Risposta dei neuroni del I ordine ad accelerazioni angolari controllate nel labirinto isolato di rana

EPSPs and spike discharge were recorded intracellularly from 30 fibres of the posterior canal in the isolated frog labyrinth. The resting discharge was 6.6 +/- 7 spikes/sec (Mean +/-SD). The response properties of single units were described during repeated angular acceleration steps (0.3-20 deg/sec2) of 6-12 sec duration. Only one unit exhibited a clearcut adaptation, 7 units were slightly and irregularly adapting, while 22 units did not adapt at all. The response was linearly related to acceleration, with a gain of 2.4 +/- 1.7 spikes.sec-1/deg.sec-2 (Mean +/- SD) in 17 of the units tested, while the discharge frequency of 6 units was logarithmically related to acceleration. Threshold for frequency increase ranged from 0.2 to 2 deg/sec2 and latency from 50 msec to 2 sec. The response timecourse to a single acceleration step markedly deviated from the exponential expected from the torsion pendulum model.

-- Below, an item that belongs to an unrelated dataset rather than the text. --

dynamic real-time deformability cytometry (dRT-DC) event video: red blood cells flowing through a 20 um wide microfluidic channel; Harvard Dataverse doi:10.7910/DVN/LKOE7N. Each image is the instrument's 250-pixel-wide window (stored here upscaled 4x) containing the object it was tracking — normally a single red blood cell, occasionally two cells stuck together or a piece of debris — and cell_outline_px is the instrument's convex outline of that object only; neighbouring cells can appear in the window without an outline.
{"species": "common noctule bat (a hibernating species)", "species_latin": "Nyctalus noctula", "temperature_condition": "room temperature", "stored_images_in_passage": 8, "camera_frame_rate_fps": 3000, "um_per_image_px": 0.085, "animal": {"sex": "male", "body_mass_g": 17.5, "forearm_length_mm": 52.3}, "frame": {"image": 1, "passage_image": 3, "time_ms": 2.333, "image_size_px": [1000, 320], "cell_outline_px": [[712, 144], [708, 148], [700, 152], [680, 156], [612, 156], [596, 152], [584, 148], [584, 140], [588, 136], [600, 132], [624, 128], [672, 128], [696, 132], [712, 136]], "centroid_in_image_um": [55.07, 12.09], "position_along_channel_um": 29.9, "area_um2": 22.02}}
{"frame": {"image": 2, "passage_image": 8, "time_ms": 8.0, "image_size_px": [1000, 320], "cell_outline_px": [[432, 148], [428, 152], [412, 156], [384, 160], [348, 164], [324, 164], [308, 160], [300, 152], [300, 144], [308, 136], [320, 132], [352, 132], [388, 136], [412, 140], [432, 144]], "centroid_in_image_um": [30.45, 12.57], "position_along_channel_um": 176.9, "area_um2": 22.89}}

The observed nonlinearities can be ascribed to the absence of the efferent control. However, distortions from the model may also be due both to the mechanoelectrical transduction at the receptor level and the properties of the afferent synapse; in fact, an exponential decay of the discharge is consistently observed when the cupola passively shifts to the zero position, at the end of the acceleration step.